Following the euro summit in Brussels, Urpilainen is due to start negotiations over collateral for Finland’s portion of a bailout for Spanish banks next week. The Minister would not comment on the details of the arrangement. Finland will also discuss the matter with the Netherlands, which is also likely to demand collateral from Spain on its portion of a possible bailout.
Speaking to Yle news and MTV 3 on Saturday, Urpilainen said collateral is necessary as some of the funds to Spanish banks are to come from Europe’s temporary rescue fund.
For Urpilainen, the most important decision to emerge from the Brussels summit was that each country should look after its own economy and debt. At the same time, other countries could support banks of crisis countries.
Urpilainen listed conditions for rescue funds: “Only banks fit to survive will be supported.
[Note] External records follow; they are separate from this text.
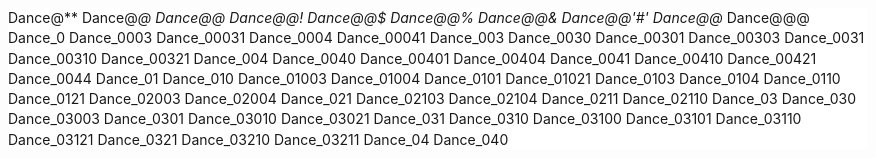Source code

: Dance@**
Dance@*@
Dance@@
Dance@@!
Dance@@$
Dance@@%
Dance@@&
Dance@@'#'
Dance@@*
Dance@@@
Dance_0
Dance_0003
Dance_00031
Dance_0004
Dance_00041
Dance_003
Dance_0030
Dance_00301
Dance_00303
Dance_0031
Dance_00310
Dance_00321
Dance_004
Dance_0040
Dance_00401
Dance_00404
Dance_0041
Dance_00410
Dance_00421
Dance_0044
Dance_01
Dance_010
Dance_01003
Dance_01004
Dance_0101
Dance_01021
Dance_0103
Dance_0104
Dance_0110
Dance_0121
Dance_02003
Dance_02004
Dance_021
Dance_02103
Dance_02104
Dance_0211
Dance_02110
Dance_03
Dance_030
Dance_03003
Dance_0301
Dance_03010
Dance_03021
Dance_031
Dance_0310
Dance_03100
Dance_03101
Dance_03110
Dance_03121
Dance_0321
Dance_03210
Dance_03211
Dance_04
Dance_040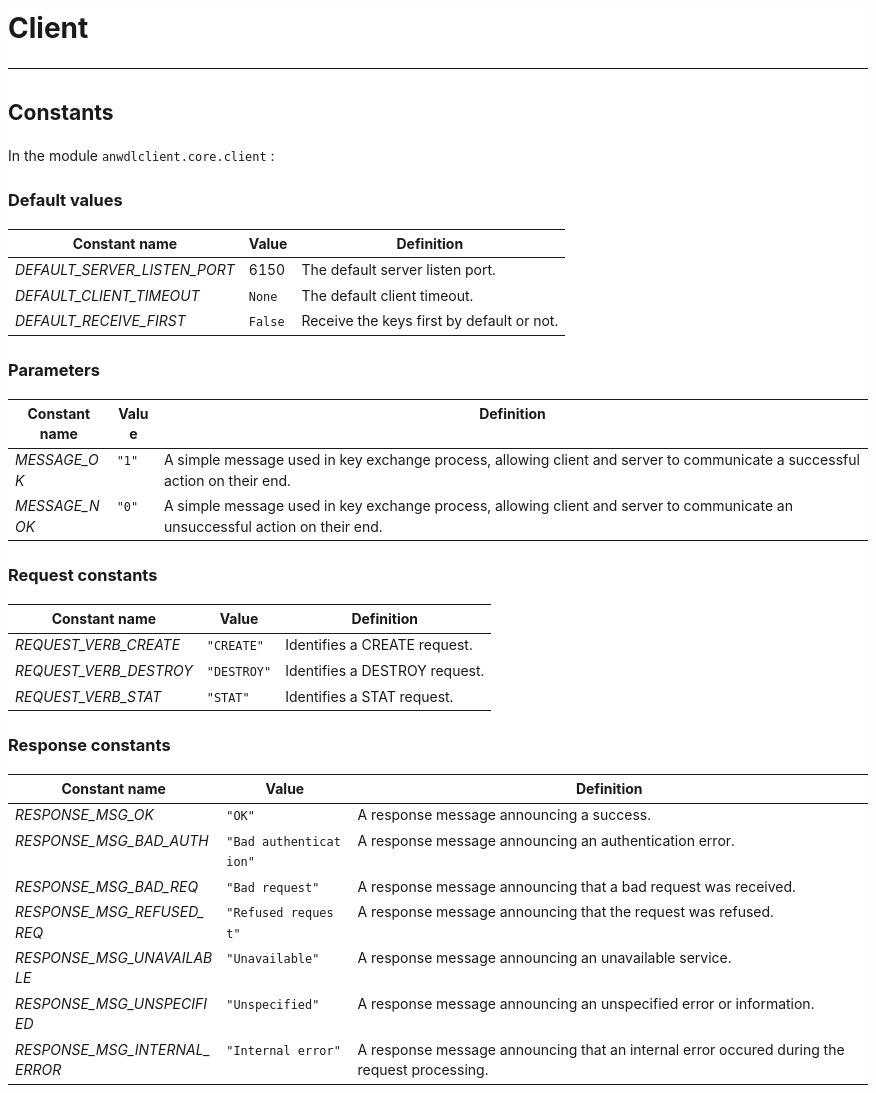 # Client

---

## Constants

In the module `anwdlclient.core.client` :

### Default values

Constant name                 | Value   | Definition
----------------------------- | ------- | ----------
*DEFAULT_SERVER_LISTEN_PORT*  | 6150    | The default server listen port.
*DEFAULT_CLIENT_TIMEOUT*      | `None`  | The default client timeout.
*DEFAULT_RECEIVE_FIRST*       | `False` | Receive the keys first by default or not.

### Parameters

Constant name           | Value  | Definition
----------------------- | ------ | ----------
*MESSAGE_OK*            | `"1"`  | A simple message used in key exchange process, allowing client and server to communicate a successful action on their end. 
*MESSAGE_NOK*           | `"0"`  | A simple message used in key exchange process, allowing client and server to communicate an unsuccessful action on their end. 

### Request constants

Constant name                 | Value       | Definition
----------------------------- | ----------- | ----------
*REQUEST_VERB_CREATE*         | `"CREATE"`  | Identifies a CREATE request.
*REQUEST_VERB_DESTROY*        | `"DESTROY"` | Identifies a DESTROY request.
*REQUEST_VERB_STAT*           | `"STAT"`    | Identifies a STAT request.

### Response constants

Constant name                 | Value                  | Definition
----------------------------- | ---------------------- | ----------
*RESPONSE_MSG_OK*             | `"OK"`                 | A response message announcing a success.
*RESPONSE_MSG_BAD_AUTH*       | `"Bad authentication"` | A response message announcing an authentication error.
*RESPONSE_MSG_BAD_REQ*        | `"Bad request"`        | A response message announcing that a bad request was received.
*RESPONSE_MSG_REFUSED_REQ*    | `"Refused request"`    | A response message announcing that the request was refused.
*RESPONSE_MSG_UNAVAILABLE*    | `"Unavailable"`        | A response message announcing an unavailable service.
*RESPONSE_MSG_UNSPECIFIED*    | `"Unspecified"`        | A response message announcing an unspecified error or information.
*RESPONSE_MSG_INTERNAL_ERROR* | `"Internal error"`     | A response message announcing that an internal error occured during the request processing.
Investors and bank owners will also shoulder their share of responsibility.” This means a willingness to incur losses, the Minister added.
Urpilainen also brought up experience garnered from Finland’s own bank crisis: “We must also be prepared to run down banks.”
No hurry for Parliament to convene
Finland’s share in bailout funding will not increase, as the country is committed to EU’s temporary and permanent rescue funds, and the European summit did not alter the responsibilities of either.
According to Urpilainen, Finland is not lending money to support other countries’ banks, but rather, to participate in the establishment of a permanent bailout fund.
The Finnish Parliament does not need to be convened in a hurry because of the summit decisions.
“Of course the Parliament should convene to discuss Spain’s bailout. However, the timing of this will depend on how negotiations with Spain progress,” Urpilainen said.